What needs to be done: Copy out the rows below, substituting "site description" for every "locality" and leaving everything else unchanged.

>> Start

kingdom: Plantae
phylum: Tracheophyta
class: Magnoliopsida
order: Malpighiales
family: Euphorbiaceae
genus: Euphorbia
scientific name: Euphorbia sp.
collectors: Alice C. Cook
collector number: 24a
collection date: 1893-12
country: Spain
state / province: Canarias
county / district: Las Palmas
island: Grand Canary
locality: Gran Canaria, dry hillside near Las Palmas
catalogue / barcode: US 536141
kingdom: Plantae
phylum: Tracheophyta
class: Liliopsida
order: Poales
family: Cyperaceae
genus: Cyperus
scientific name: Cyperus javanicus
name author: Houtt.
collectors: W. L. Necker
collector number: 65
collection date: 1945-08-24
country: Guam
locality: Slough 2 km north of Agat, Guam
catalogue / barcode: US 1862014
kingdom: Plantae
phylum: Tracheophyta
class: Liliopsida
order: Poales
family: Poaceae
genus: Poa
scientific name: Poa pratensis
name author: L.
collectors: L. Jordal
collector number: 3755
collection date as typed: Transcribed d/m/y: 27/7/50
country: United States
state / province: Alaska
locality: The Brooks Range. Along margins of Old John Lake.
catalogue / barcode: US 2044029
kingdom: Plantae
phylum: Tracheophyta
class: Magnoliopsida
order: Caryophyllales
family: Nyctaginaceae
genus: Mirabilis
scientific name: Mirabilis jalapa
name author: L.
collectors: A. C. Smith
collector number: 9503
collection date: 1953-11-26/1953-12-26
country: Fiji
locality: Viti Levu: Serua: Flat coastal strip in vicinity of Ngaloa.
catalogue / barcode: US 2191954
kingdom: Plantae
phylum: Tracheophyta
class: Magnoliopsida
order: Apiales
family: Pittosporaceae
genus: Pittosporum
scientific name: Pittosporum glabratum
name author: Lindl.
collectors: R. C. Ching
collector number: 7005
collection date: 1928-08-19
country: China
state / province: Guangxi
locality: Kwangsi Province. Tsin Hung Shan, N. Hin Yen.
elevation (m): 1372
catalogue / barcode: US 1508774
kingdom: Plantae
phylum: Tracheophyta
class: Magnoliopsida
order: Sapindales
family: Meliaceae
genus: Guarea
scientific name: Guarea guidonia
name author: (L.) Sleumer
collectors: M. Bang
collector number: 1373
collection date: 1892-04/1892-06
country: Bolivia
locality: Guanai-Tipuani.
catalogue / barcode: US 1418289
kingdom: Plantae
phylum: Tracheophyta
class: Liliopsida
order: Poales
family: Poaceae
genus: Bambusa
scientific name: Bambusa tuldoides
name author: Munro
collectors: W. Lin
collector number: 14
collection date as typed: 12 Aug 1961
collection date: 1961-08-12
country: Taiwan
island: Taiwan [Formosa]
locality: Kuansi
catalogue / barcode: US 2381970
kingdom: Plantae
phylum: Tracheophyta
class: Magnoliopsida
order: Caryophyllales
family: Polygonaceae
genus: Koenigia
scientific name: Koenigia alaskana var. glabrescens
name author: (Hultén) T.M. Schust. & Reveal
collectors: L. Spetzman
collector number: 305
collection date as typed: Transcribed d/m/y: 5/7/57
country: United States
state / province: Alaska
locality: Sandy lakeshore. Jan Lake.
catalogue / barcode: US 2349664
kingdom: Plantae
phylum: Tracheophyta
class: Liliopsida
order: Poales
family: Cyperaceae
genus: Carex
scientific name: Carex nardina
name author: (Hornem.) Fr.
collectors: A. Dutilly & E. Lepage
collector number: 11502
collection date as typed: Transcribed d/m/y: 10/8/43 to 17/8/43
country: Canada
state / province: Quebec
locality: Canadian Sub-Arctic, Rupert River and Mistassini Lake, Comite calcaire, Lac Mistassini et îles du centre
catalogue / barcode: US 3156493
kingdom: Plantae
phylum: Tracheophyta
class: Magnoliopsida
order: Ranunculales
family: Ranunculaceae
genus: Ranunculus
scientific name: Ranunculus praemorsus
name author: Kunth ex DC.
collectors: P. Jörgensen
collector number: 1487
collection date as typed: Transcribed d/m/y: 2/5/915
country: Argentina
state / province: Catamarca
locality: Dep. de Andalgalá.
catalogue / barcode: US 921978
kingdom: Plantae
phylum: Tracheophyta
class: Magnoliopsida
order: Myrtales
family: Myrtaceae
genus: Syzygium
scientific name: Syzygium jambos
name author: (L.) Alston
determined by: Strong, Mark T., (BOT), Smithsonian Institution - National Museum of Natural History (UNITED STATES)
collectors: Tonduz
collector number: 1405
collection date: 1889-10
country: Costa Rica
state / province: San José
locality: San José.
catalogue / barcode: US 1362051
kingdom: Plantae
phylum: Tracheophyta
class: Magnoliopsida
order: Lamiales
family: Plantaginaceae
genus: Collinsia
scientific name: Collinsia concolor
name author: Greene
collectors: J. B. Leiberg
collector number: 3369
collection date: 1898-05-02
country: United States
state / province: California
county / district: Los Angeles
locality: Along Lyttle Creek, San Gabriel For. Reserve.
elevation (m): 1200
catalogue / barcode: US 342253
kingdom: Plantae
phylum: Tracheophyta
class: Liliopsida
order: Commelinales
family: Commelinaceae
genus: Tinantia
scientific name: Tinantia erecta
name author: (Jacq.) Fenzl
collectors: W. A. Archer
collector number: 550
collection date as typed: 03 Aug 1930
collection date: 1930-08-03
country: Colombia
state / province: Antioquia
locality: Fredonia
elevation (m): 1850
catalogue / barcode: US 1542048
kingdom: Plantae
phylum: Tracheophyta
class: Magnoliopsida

>> End

Solution for this exercise:
kingdom: Plantae
phylum: Tracheophyta
class: Magnoliopsida
order: Malpighiales
family: Euphorbiaceae
genus: Euphorbia
scientific name: Euphorbia sp.
collectors: Alice C. Cook
collector number: 24a
collection date: 1893-12
country: Spain
state / province: Canarias
county / district: Las Palmas
island: Grand Canary
site description: Gran Canaria, dry hillside near Las Palmas
catalogue / barcode: US 536141
kingdom: Plantae
phylum: Tracheophyta
class: Liliopsida
order: Poales
family: Cyperaceae
genus: Cyperus
scientific name: Cyperus javanicus
name author: Houtt.
collectors: W. L. Necker
collector number: 65
collection date: 1945-08-24
country: Guam
site description: Slough 2 km north of Agat, Guam
catalogue / barcode: US 1862014
kingdom: Plantae
phylum: Tracheophyta
class: Liliopsida
order: Poales
family: Poaceae
genus: Poa
scientific name: Poa pratensis
name author: L.
collectors: L. Jordal
collector number: 3755
collection date as typed: Transcribed d/m/y: 27/7/50
country: United States
state / province: Alaska
site description: The Brooks Range. Along margins of Old John Lake.
catalogue / barcode: US 2044029
kingdom: Plantae
phylum: Tracheophyta
class: Magnoliopsida
order: Caryophyllales
family: Nyctaginaceae
genus: Mirabilis
scientific name: Mirabilis jalapa
name author: L.
collectors: A. C. Smith
collector number: 9503
collection date: 1953-11-26/1953-12-26
country: Fiji
site description: Viti Levu: Serua: Flat coastal strip in vicinity of Ngaloa.
catalogue / barcode: US 2191954
kingdom: Plantae
phylum: Tracheophyta
class: Magnoliopsida
order: Apiales
family: Pittosporaceae
genus: Pittosporum
scientific name: Pittosporum glabratum
name author: Lindl.
collectors: R. C. Ching
collector number: 7005
collection date: 1928-08-19
country: China
state / province: Guangxi
site description: Kwangsi Province. Tsin Hung Shan, N. Hin Yen.
elevation (m): 1372
catalogue / barcode: US 1508774
kingdom: Plantae
phylum: Tracheophyta
class: Magnoliopsida
order: Sapindales
family: Meliaceae
genus: Guarea
scientific name: Guarea guidonia
name author: (L.) Sleumer
collectors: M. Bang
collector number: 1373
collection date: 1892-04/1892-06
country: Bolivia
site description: Guanai-Tipuani.
catalogue / barcode: US 1418289
kingdom: Plantae
phylum: Tracheophyta
class: Liliopsida
order: Poales
family: Poaceae
genus: Bambusa
scientific name: Bambusa tuldoides
name author: Munro
collectors: W. Lin
collector number: 14
collection date as typed: 12 Aug 1961
collection date: 1961-08-12
country: Taiwan
island: Taiwan [Formosa]
site description: Kuansi
catalogue / barcode: US 2381970
kingdom: Plantae
phylum: Tracheophyta
class: Magnoliopsida
order: Caryophyllales
family: Polygonaceae
genus: Koenigia
scientific name: Koenigia alaskana var. glabrescens
name author: (Hultén) T.M. Schust. & Reveal
collectors: L. Spetzman
collector number: 305
collection date as typed: Transcribed d/m/y: 5/7/57
country: United States
state / province: Alaska
site description: Sandy lakeshore. Jan Lake.
catalogue / barcode: US 2349664
kingdom: Plantae
phylum: Tracheophyta
class: Liliopsida
order: Poales
family: Cyperaceae
genus: Carex
scientific name: Carex nardina
name author: (Hornem.) Fr.
collectors: A. Dutilly & E. Lepage
collector number: 11502
collection date as typed: Transcribed d/m/y: 10/8/43 to 17/8/43
country: Canada
state / province: Quebec
site description: Canadian Sub-Arctic, Rupert River and Mistassini Lake, Comite calcaire, Lac Mistassini et îles du centre
catalogue / barcode: US 3156493
kingdom: Plantae
phylum: Tracheophyta
class: Magnoliopsida
order: Ranunculales
family: Ranunculaceae
genus: Ranunculus
scientific name: Ranunculus praemorsus
name author: Kunth ex DC.
collectors: P. Jörgensen
collector number: 1487
collection date as typed: Transcribed d/m/y: 2/5/915
country: Argentina
state / province: Catamarca
site description: Dep. de Andalgalá.
catalogue / barcode: US 921978
kingdom: Plantae
phylum: Tracheophyta
class: Magnoliopsida
order: Myrtales
family: Myrtaceae
genus: Syzygium
scientific name: Syzygium jambos
name author: (L.) Alston
determined by: Strong, Mark T., (BOT), Smithsonian Institution - National Museum of Natural History (UNITED STATES)
collectors: Tonduz
collector number: 1405
collection date: 1889-10
country: Costa Rica
state / province: San José
site description: San José.
catalogue / barcode: US 1362051
kingdom: Plantae
phylum: Tracheophyta
class: Magnoliopsida
order: Lamiales
family: Plantaginaceae
genus: Collinsia
scientific name: Collinsia concolor
name author: Greene
collectors: J. B. Leiberg
collector number: 3369
collection date: 1898-05-02
country: United States
state / province: California
county / district: Los Angeles
site description: Along Lyttle Creek, San Gabriel For. Reserve.
elevation (m): 1200
catalogue / barcode: US 342253
kingdom: Plantae
phylum: Tracheophyta
class: Liliopsida
order: Commelinales
family: Commelinaceae
genus: Tinantia
scientific name: Tinantia erecta
name author: (Jacq.) Fenzl
collectors: W. A. Archer
collector number: 550
collection date as typed: 03 Aug 1930
collection date: 1930-08-03
country: Colombia
state / province: Antioquia
site description: Fredonia
elevation (m): 1850
catalogue / barcode: US 1542048
kingdom: Plantae
phylum: Tracheophyta
class: Magnoliopsida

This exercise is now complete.